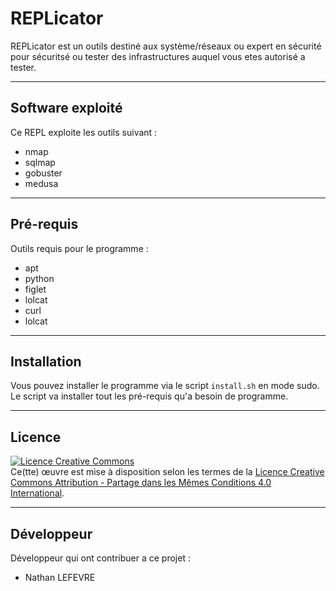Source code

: # REPLicator
REPLicator est un outils destiné aux système/réseaux ou expert en sécurité pour sécuritsé ou tester des infrastructures auquel vous etes autorisé a tester.

---
## Software exploité
Ce REPL exploite les outils suivant :
- nmap
- sqlmap
- gobuster
- medusa
---
## Pré-requis
Outils requis pour le programme :
- apt
- python
- figlet
- lolcat
- curl
- lolcat

---
## Installation
Vous pouvez installer le programme via le script `install.sh` en mode sudo.
Le script va installer tout les pré-requis qu'a besoin de programme.

---
## Licence

<a rel="license" href="http://creativecommons.org/licenses/by-sa/4.0/"><img alt="Licence Creative Commons" style="border-width:0" src="https://i.creativecommons.org/l/by-sa/4.0/88x31.png" /></a><br />Ce(tte) œuvre est mise à disposition selon les termes de la <a rel="license" href="http://creativecommons.org/licenses/by-sa/4.0/">Licence Creative Commons Attribution -  Partage dans les Mêmes Conditions 4.0 International</a>.

---
## Développeur
Développeur qui ont contribuer a ce projet :
- Nathan LEFEVRE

- Task item
Where the line containing "REPLicator est un" appears in the records above, begin there and print every line through the last, exactly and with nothing else.

- Response box
REPLicator est un outils destiné aux système/réseaux ou expert en sécurité pour sécuritsé ou tester des infrastructures auquel vous etes autorisé a tester.

---
## Software exploité
Ce REPL exploite les outils suivant :
- nmap
- sqlmap
- gobuster
- medusa
---
## Pré-requis
Outils requis pour le programme :
- apt
- python
- figlet
- lolcat
- curl
- lolcat

---
## Installation
Vous pouvez installer le programme via le script `install.sh` en mode sudo.
Le script va installer tout les pré-requis qu'a besoin de programme.

---
## Licence

<a rel="license" href="http://creativecommons.org/licenses/by-sa/4.0/"><img alt="Licence Creative Commons" style="border-width:0" src="https://i.creativecommons.org/l/by-sa/4.0/88x31.png" /></a><br />Ce(tte) œuvre est mise à disposition selon les termes de la <a rel="license" href="http://creativecommons.org/licenses/by-sa/4.0/">Licence Creative Commons Attribution -  Partage dans les Mêmes Conditions 4.0 International</a>.

---
## Développeur
Développeur qui ont contribuer a ce projet :
- Nathan LEFEVRE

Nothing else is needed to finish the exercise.